A wrongful act is an act that is illegal or immoral. People who commit acts that are legally classified as wrongful may have to face criminal penalties, while people who commit immoral acts do not necessarily have to face any criminal or civil penalties. In most countries each area of law has a definition of a wrongful act, and prosecutors bringing defendants to trial must attempt to prove the defendant committed a wrongful act in order to win the case.
Murder, theft, rape, and similar crimes are defined as wrongful acts under the legal systems of most countries. The police force apprehends people who commit wrongful acts and collects evidence of the act to be presented at court. Typically, courts only have legal jurisdiction to punish wrongful acts that were committed within a particular country or territory. Some countries have extradition treaties in place that allow for a person who commits a wrongful act in another country to be extradited back to that nation to stand trial. The court hearing the extradition treaty does not determine whether the accused committed a wrongful act, but instead determines whether the other nation has a basis for seeking the extradition and either approves or denies the extradition request.
Motor accidents do not typically involve court hearings, but after a collision the insurance companies of the parties involved must first determine if either driver committed a wrongful act before processing insurance payouts. A wrongful act in terms of traffic law may amount to a minor violation not punishable under criminal law, but sufficient for the party who committed the act to be held liable for the accident. Insurance companies that make payouts as a consequence of an accident can raise the insurance premium of the party involved if the payout was the consequence of a wrongful act having been committed.
Legal entities, such as courts and judicial systems, are sometimes found to have committed wrongful acts. Generally, courts commit wrongful acts when defendants are convicted on the basis of faulty evidence. People can seek damages from the judicial system as a consequence of a lawsuit being wrongfully settled.

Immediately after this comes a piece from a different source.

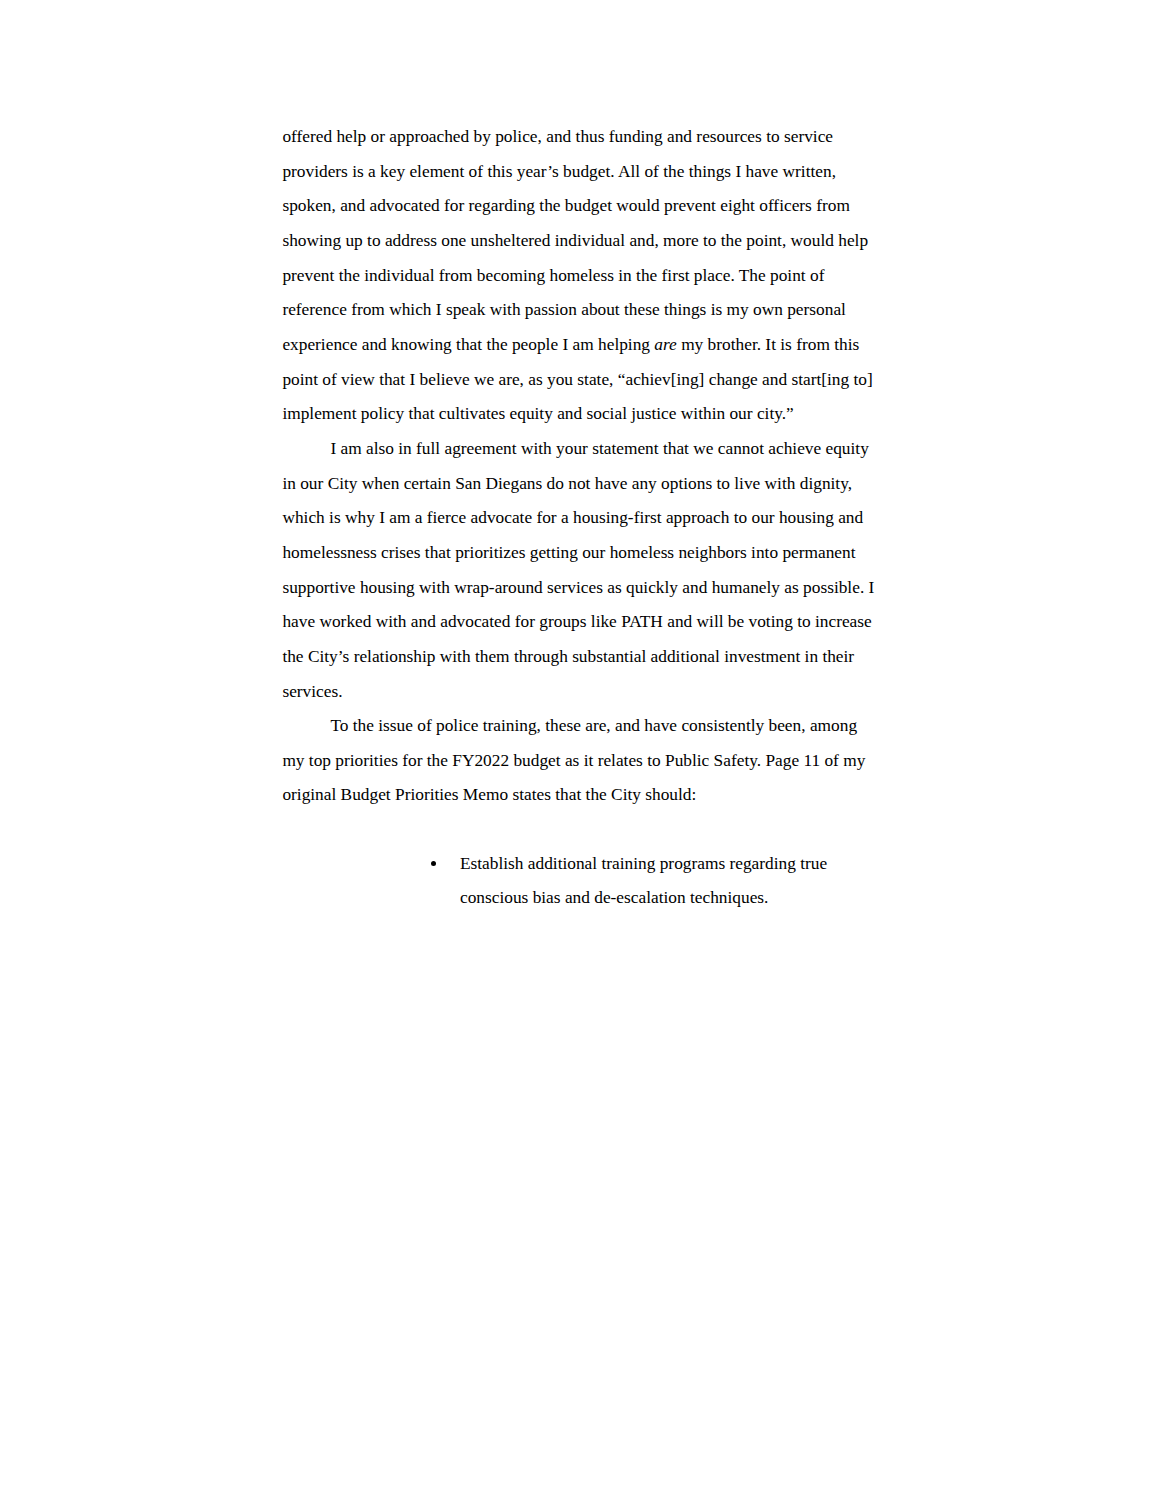offered help or approached by police, and thus funding and resources to service providers is a key element of this year’s budget. All of the things I have written, spoken, and advocated for regarding the budget would prevent eight officers from showing up to address one unsheltered individual and, more to the point, would help prevent the individual from becoming homeless in the first place. The point of reference from which I speak with passion about these things is my own personal experience and knowing that the people I am helping are my brother. It is from this point of view that I believe we are, as you state, “achiev[ing] change and start[ing to] implement policy that cultivates equity and social justice within our city.”
I am also in full agreement with your statement that we cannot achieve equity in our City when certain San Diegans do not have any options to live with dignity, which is why I am a fierce advocate for a housing-first approach to our housing and homelessness crises that prioritizes getting our homeless neighbors into permanent supportive housing with wrap-around services as quickly and humanely as possible. I have worked with and advocated for groups like PATH and will be voting to increase the City’s relationship with them through substantial additional investment in their services.
To the issue of police training, these are, and have consistently been, among my top priorities for the FY2022 budget as it relates to Public Safety. Page 11 of my original Budget Priorities Memo states that the City should:
Establish additional training programs regarding true conscious bias and de-escalation techniques.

Definitions of immoral acts that are wrongful, like the legal definition of wrongful acts, vary between societies. Even within a particular society, individuals often have their own ideas of which acts are morally wrong. People often base their notion of right or wrong on their religious or philosophical beliefs, and consequently an act that is wrongful to one person may be acceptable to another. Not all wrongful acts are treated with the same level of seriousness, and acts that do not cause harm to others are often viewed less harshly than acts that do impact other people.